*** Begin section ***

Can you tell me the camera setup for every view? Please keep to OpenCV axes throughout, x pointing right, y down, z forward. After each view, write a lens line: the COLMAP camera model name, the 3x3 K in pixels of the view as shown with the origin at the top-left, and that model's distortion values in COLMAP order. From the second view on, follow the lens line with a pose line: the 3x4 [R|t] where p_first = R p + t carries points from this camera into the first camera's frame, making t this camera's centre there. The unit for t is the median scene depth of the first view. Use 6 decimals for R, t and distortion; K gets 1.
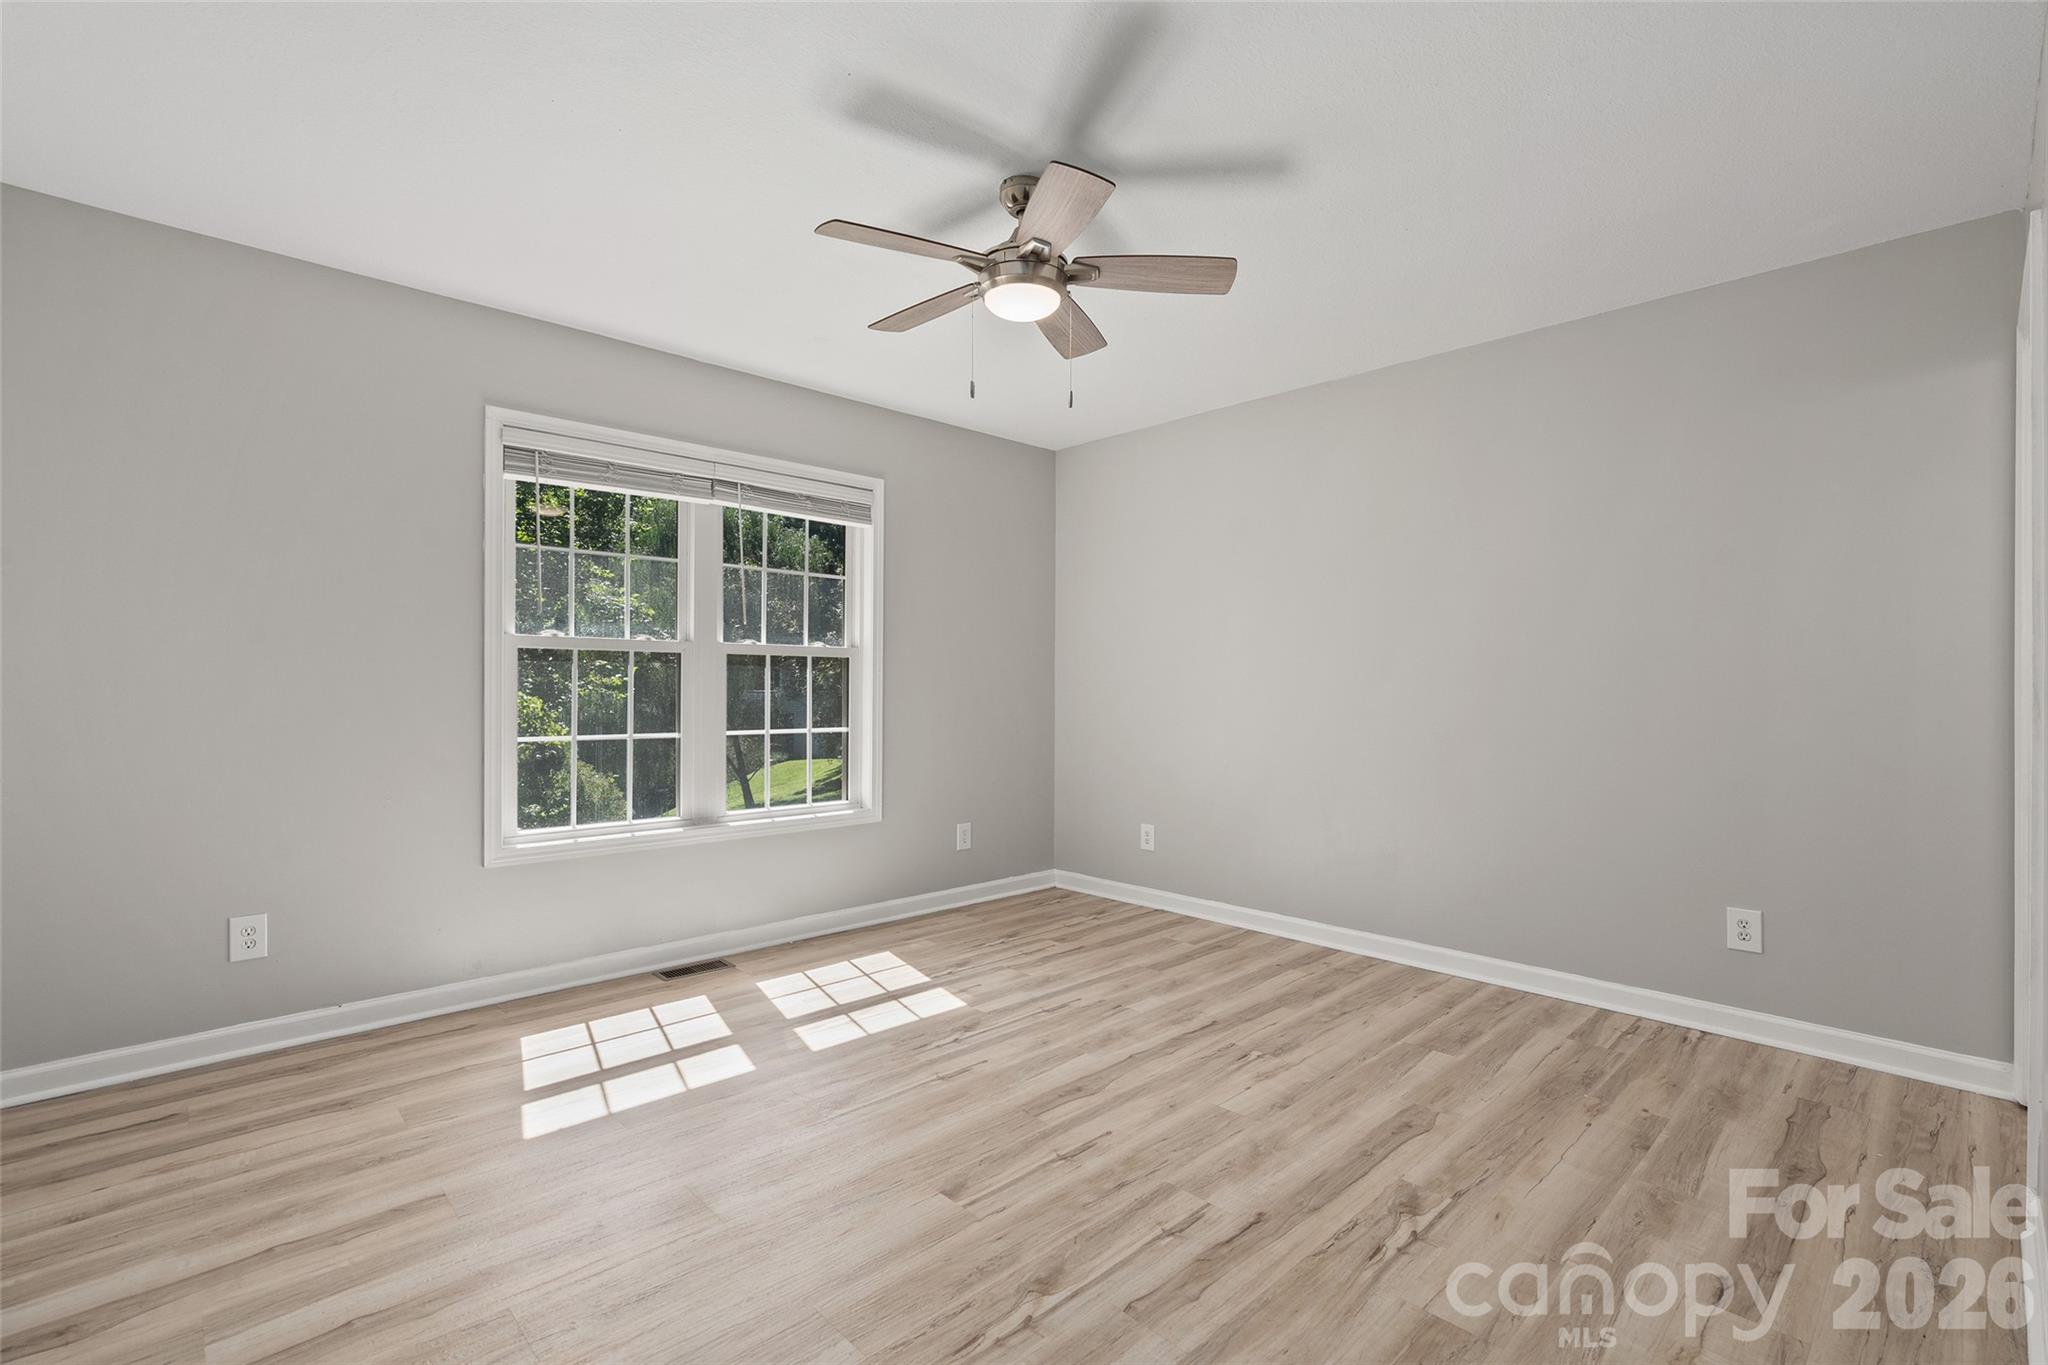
lens RADIAL K [[919.2, 0, 1031.3], [0, 919.2, 686.7], [0, 0, 1]] dist [-0.006589, 0.001706]
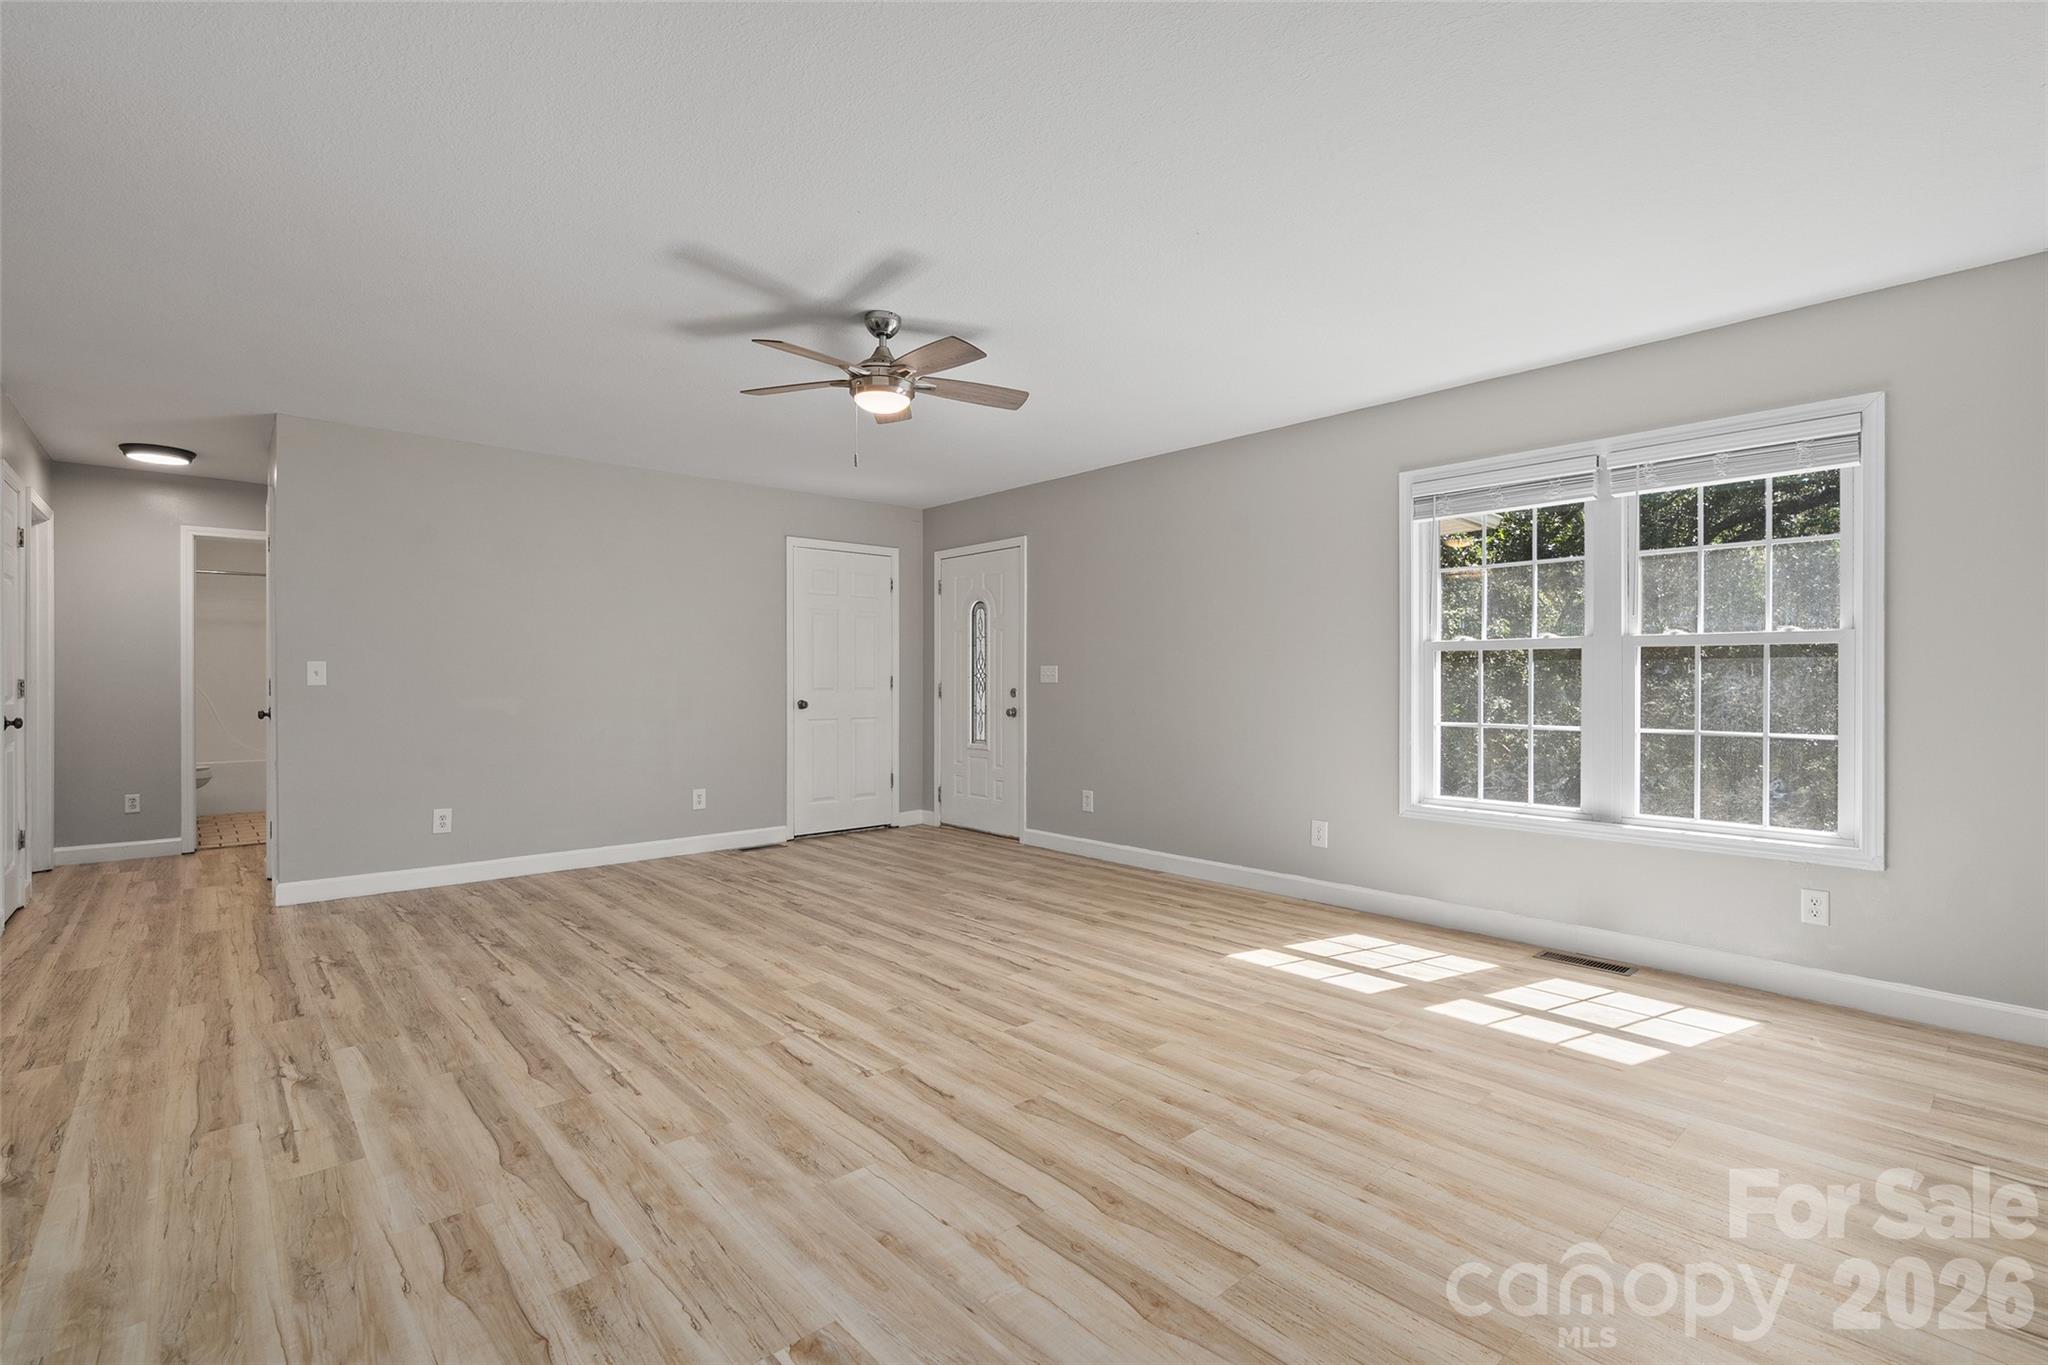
lens RADIAL K [[919.2, 0, 1004.0], [0, 919.2, 683.3], [0, 0, 1]] dist [-0.006589, 0.001706]
pose [[-0.037022, 0.002728, -0.999311, 0.792981], [0.004683, 0.999986, 0.002557, -0.004801], [0.999303, -0.004585, -0.037034, 0.474690]]
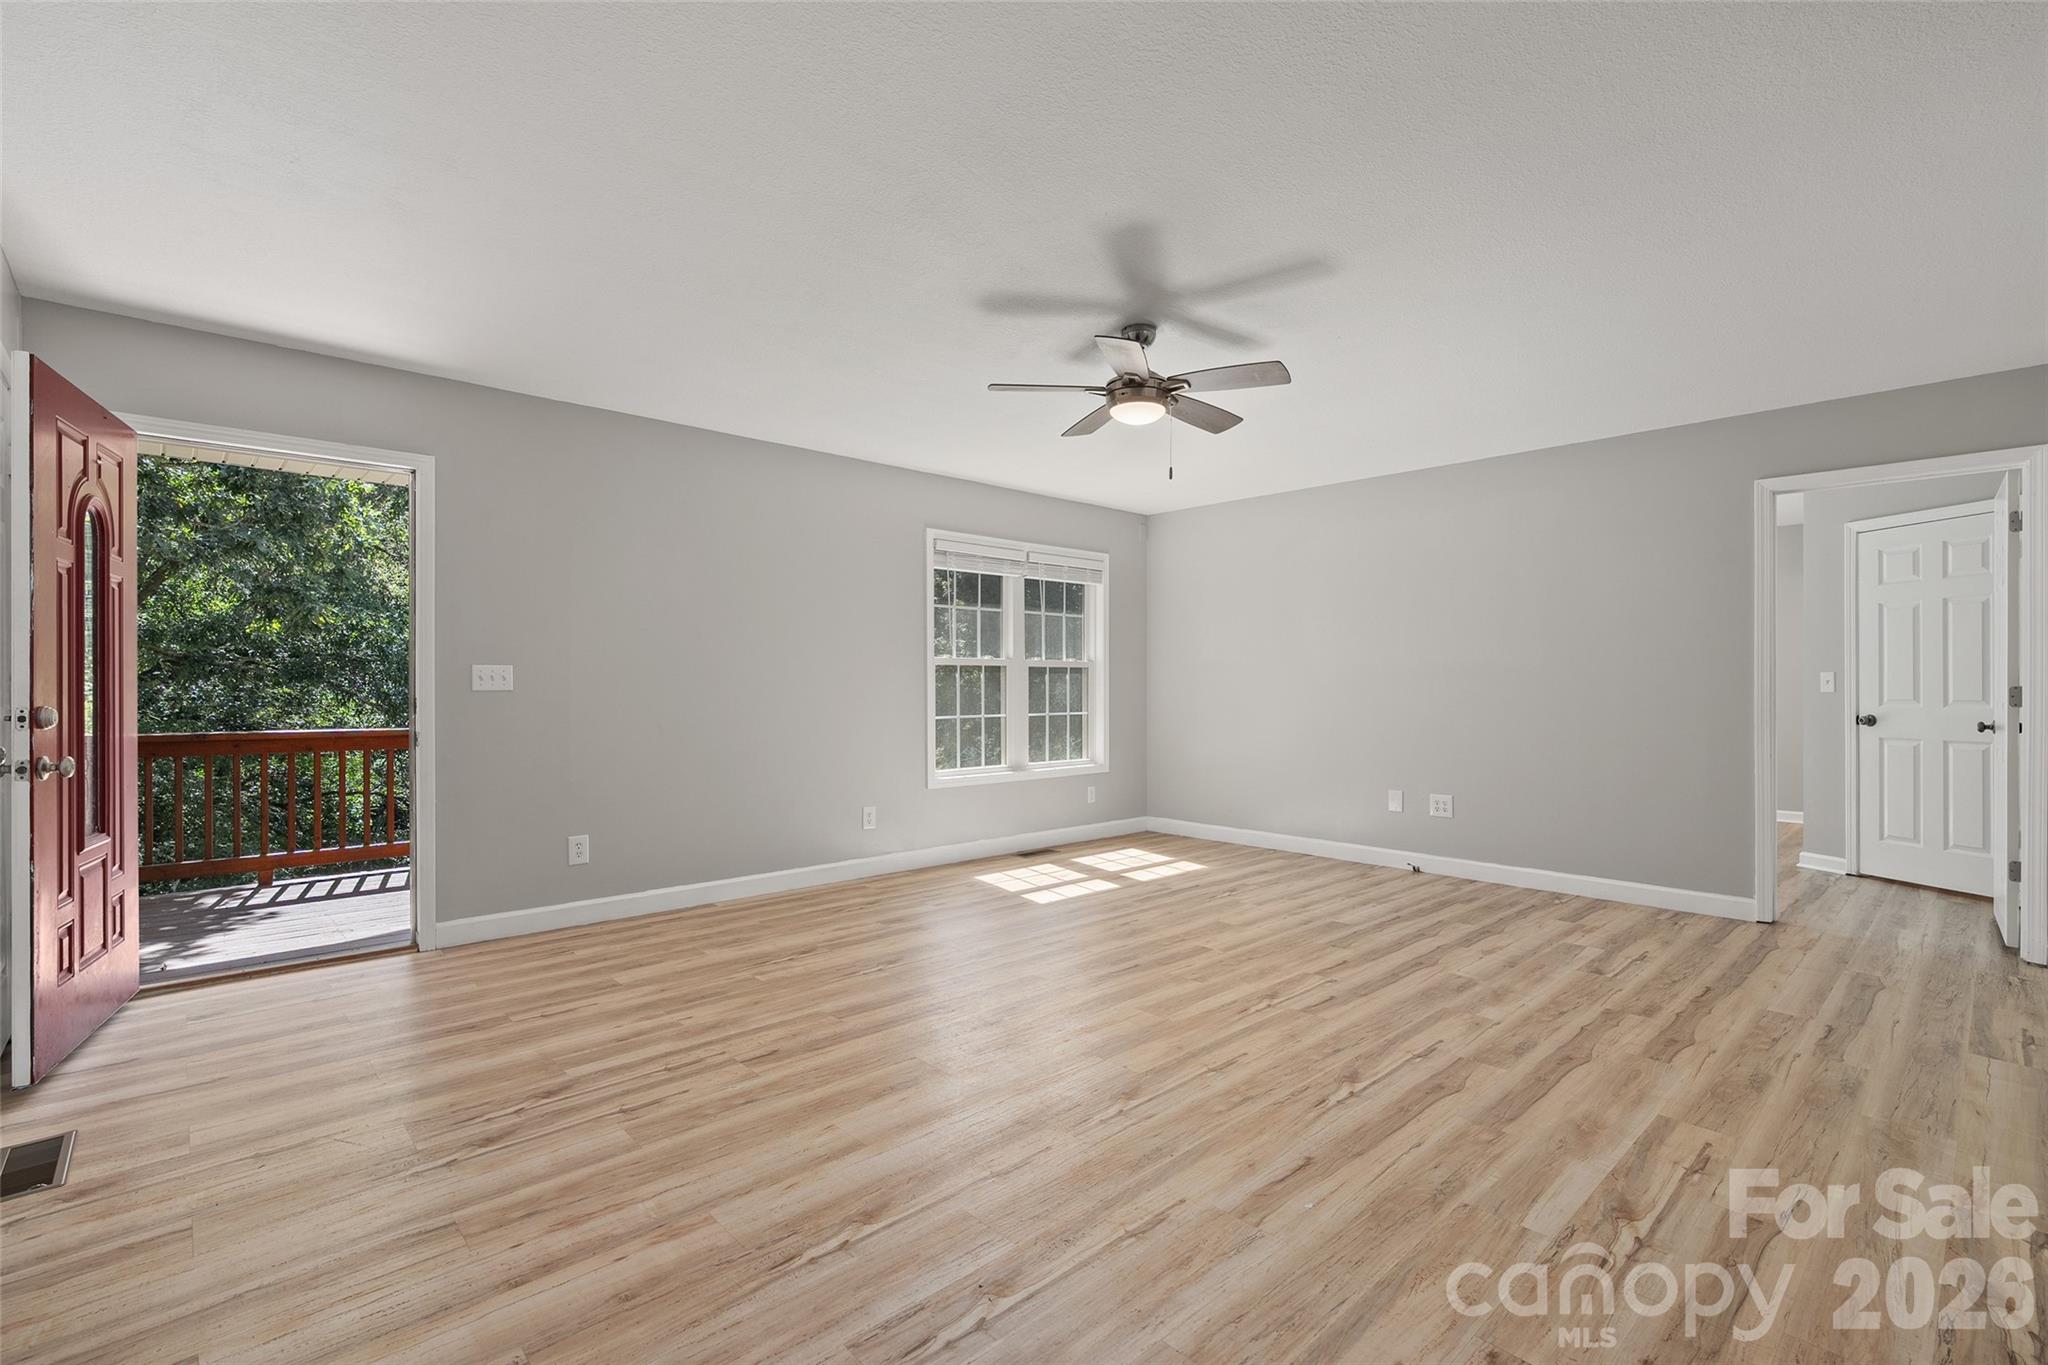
lens RADIAL K [[919.2, 0, 1035.1], [0, 919.2, 685.4], [0, 0, 1]] dist [-0.006589, 0.001706]
pose [[0.999993, -0.001121, -0.003689, -0.389925], [0.001142, 0.999983, 0.005712, -0.013563], [0.003683, -0.005716, 0.999977, -0.793837]]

*** End section ***

• [Exercise instructions]: Go through the entries above and print each one exactly, minus the pictures.

• [Task answer]:
Can you tell me the camera setup for every view? Please keep to OpenCV axes throughout, x pointing right, y down, z forward. After each view, write a lens line: the COLMAP camera model name, the 3x3 K in pixels of the view as shown with the origin at the top-left, and that model's distortion values in COLMAP order. From the second view on, follow the lens line with a pose line: the 3x4 [R|t] where p_first = R p + t carries points from this camera into the first camera's frame, making t this camera's centre there. The unit for t is the median scene depth of the first view. Use 6 decimals for R, t and distortion; K gets 1.
lens RADIAL K [[919.2, 0, 1031.3], [0, 919.2, 686.7], [0, 0, 1]] dist [-0.006589, 0.001706]
lens RADIAL K [[919.2, 0, 1004.0], [0, 919.2, 683.3], [0, 0, 1]] dist [-0.006589, 0.001706]
pose [[-0.037022, 0.002728, -0.999311, 0.792981], [0.004683, 0.999986, 0.002557, -0.004801], [0.999303, -0.004585, -0.037034, 0.474690]]
lens RADIAL K [[919.2, 0, 1035.1], [0, 919.2, 685.4], [0, 0, 1]] dist [-0.006589, 0.001706]
pose [[0.999993, -0.001121, -0.003689, -0.389925], [0.001142, 0.999983, 0.005712, -0.013563], [0.003683, -0.005716, 0.999977, -0.793837]]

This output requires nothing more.